:: Document excerpt

1827268 - shallowEqual from React is a lot slower in SM than V8 and JSC

Reporter

Description

•

1 year ago

function shallowEqual(objA, objB) {
  if (objectIs(objA, objB)) return !0;
  if ("object" !== typeof objA || null === objA || "object" !== typeof objB || null === objB) return !1;
  var keysA = Object.keys(objA),
    keysB = Object.keys(objB);
  if (keysA.length !== keysB.length) return !1;
  for (keysB = 0; keysB < keysA.length; keysB++) if (!hasOwnProperty$1.call(objB, keysA[keysB]) || !objectIs(objA[keysA[keysB]], objB[keysA[keysB]])) return !1;
  return !0;
}

SM: https://share.firefox.dev/3KtdDnP
V8: https://share.firefox.dev/3zMGxu3
JSC: https://share.firefox.dev/3monnHQ

The majority of the time is spent in Object.keys.

V8 is 2x faster than us. JSC is 3.6x faster. Getting to the same speed as V8 would gain us 3.3% on this benchmark. Getting to the same speed as JSC would gain us 3.3%

This function shows up as a problem in TodoMVC-React, TodoMVC-ReactRedux and MatrixReact. I suspect it also shows up in React-Stockcharts but don't have profiles showing that yet.

Jeff Muizelaar [:jrmuizel]

Reporter

Updated

•

1 year ago

Whiteboard: [sp3]

Jira Integration Bot

Updated

•

1 year ago

See Also: → https://mozilla-hub.atlassian.net/browse/SP3-317

Markus Stange [:mstange]

Updated

•

1 year ago

Blocks: speedometer3

Jeff Muizelaar [:jrmuizel]

Reporter

Comment 1

•

1 year ago

Most of the time shallowEqual will run to completion and return true.

It looks like JSC is hitting this code in lower tiers:
https://searchfox.org/wubkat/rev/226c809b2e6b2461435b10075fdd24410dce2cea/Source/JavaScriptCore/runtime/ObjectConstructor.cpp#989

and at higher tiers inlines that fast path here:
https://searchfox.org/wubkat/rev/226c809b2e6b2461435b10075fdd24410dce2cea/Source/JavaScriptCore/dfg/DFGSpeculativeJIT.cpp#15178

Jan de Mooij [:jandem]

Comment 2

•

1 year ago

For Object.keys, most of our time is spent allocating the array object from C++. There's some slowness for the object metadata callback and various nursery bookkeeping. We might be able to carve out a faster path here.

We could also specialize Object.keys (and getOwnPropertyNames) in CacheIR. The main win would be to be able to allocate the array object in JIT code and then initialize its elements in C++. With the right caching we could avoid calling into C++ at all, but our property enumeration code seems to be pretty fast so for a first stab it might not be necessary.

::::
:: Material shown

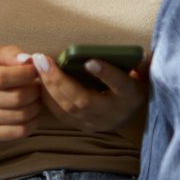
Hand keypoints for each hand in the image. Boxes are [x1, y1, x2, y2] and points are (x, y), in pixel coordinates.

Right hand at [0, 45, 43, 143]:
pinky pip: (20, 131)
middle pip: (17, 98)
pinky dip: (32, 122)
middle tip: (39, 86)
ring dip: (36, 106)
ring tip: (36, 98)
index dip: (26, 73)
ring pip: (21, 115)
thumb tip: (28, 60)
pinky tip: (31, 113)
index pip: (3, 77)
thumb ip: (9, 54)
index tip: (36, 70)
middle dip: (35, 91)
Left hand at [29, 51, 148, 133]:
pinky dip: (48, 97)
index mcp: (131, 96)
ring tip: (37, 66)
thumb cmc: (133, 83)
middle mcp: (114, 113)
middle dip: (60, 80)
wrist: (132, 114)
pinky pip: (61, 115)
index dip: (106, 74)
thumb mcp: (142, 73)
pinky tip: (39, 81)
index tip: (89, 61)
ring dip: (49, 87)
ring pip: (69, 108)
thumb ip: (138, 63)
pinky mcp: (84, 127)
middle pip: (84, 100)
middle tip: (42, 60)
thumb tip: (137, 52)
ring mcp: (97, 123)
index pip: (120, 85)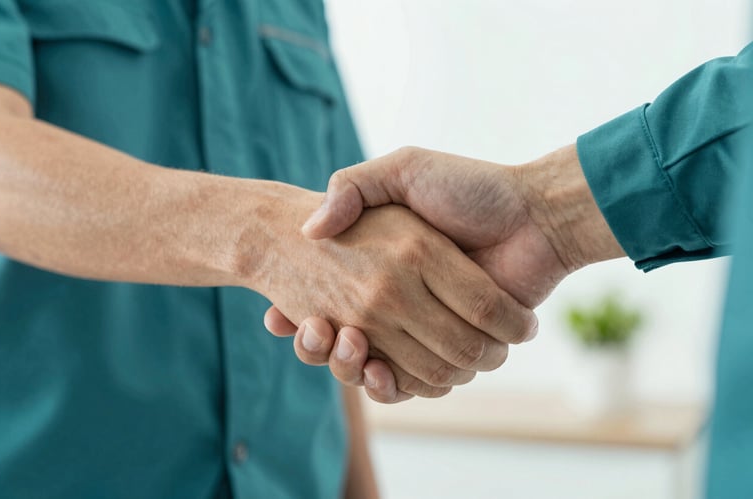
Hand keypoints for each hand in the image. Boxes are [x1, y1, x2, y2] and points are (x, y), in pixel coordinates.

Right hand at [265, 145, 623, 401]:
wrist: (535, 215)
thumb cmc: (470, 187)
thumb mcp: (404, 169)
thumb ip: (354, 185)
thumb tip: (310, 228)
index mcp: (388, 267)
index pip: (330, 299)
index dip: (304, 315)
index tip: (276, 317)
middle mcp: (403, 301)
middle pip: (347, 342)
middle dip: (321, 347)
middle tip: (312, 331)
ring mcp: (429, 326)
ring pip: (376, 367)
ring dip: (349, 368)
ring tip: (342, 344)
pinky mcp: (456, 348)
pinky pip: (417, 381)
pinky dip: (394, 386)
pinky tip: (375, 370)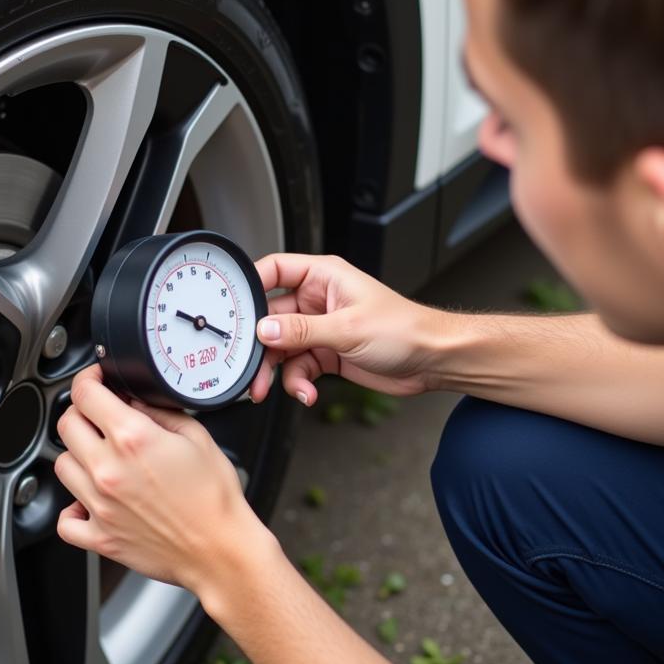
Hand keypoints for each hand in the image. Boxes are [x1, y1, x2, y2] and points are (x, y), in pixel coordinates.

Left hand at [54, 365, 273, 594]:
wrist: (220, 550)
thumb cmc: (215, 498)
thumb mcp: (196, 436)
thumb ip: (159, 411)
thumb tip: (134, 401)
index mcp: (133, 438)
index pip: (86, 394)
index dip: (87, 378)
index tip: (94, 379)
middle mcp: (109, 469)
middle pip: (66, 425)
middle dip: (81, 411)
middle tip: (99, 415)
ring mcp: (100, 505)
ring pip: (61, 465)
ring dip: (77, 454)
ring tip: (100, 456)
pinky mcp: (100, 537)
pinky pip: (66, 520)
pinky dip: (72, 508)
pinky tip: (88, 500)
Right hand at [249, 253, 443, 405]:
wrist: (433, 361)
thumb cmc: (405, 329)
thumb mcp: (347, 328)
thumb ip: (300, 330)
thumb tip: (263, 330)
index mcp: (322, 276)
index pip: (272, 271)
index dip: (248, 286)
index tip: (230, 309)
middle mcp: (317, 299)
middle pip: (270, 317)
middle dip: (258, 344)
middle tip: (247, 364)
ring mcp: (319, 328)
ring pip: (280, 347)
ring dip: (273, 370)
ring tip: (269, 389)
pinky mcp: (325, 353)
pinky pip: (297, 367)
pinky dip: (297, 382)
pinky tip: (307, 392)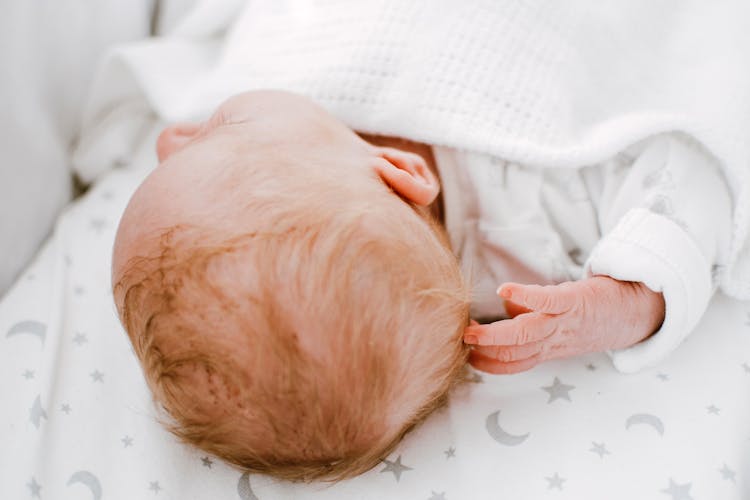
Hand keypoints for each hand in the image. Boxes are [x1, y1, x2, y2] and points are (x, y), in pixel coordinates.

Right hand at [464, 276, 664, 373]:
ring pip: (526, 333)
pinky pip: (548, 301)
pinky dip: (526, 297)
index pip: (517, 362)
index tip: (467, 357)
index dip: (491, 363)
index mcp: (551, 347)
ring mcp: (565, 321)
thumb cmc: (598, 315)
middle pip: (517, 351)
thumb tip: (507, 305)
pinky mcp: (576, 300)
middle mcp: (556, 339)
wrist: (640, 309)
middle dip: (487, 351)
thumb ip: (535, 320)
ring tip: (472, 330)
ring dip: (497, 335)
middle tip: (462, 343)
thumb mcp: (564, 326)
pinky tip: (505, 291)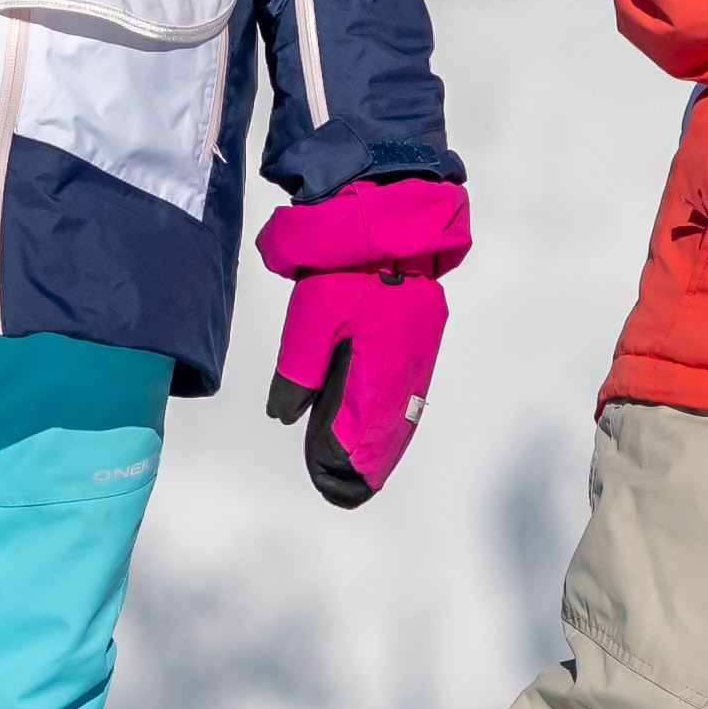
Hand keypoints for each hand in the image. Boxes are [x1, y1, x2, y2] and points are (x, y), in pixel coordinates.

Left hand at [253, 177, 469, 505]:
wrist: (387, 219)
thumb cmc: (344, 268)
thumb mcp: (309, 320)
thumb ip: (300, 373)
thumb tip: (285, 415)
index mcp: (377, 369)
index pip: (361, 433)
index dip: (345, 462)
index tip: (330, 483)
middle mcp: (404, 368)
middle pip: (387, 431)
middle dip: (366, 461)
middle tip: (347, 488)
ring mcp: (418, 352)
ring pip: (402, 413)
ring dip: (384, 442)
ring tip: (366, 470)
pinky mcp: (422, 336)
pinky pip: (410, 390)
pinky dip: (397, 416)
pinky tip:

::::

### Tasks and exercises:
[1] In the shallowEqual bug report, where is most of the time spent?
[2] Please continue the shallowEqual bug report from its final comment onward.

### Results:
[1] In Object.keys.

[2]
Jeff Muizelaar [:jrmuizel]

Reporter

Comment 3

•

1 year ago

(In reply to Jan de Mooij [:jandem] from comment #2)

For Object.keys, most of our time is spent allocating the array object from C++.

Yeah, we're page faulting quite a bit during the allocation. I want to try and better understand what's going on allocation wise between the different browsers.

Jan de Mooij [:jandem]

Updated

•

1 year ago

Depends on: 1827420

Jan de Mooij [:jandem]

Comment 4

•

1 year ago

Bug 1827420 should get rid of most of the AutoSetNewObjectMetadata overhead.

jonco and I talked about adding a faster, inlined code path for nursery allocation from C++. We think something more similar to the JIT's GC allocation code might work, where we optimize for the common case based on some flag.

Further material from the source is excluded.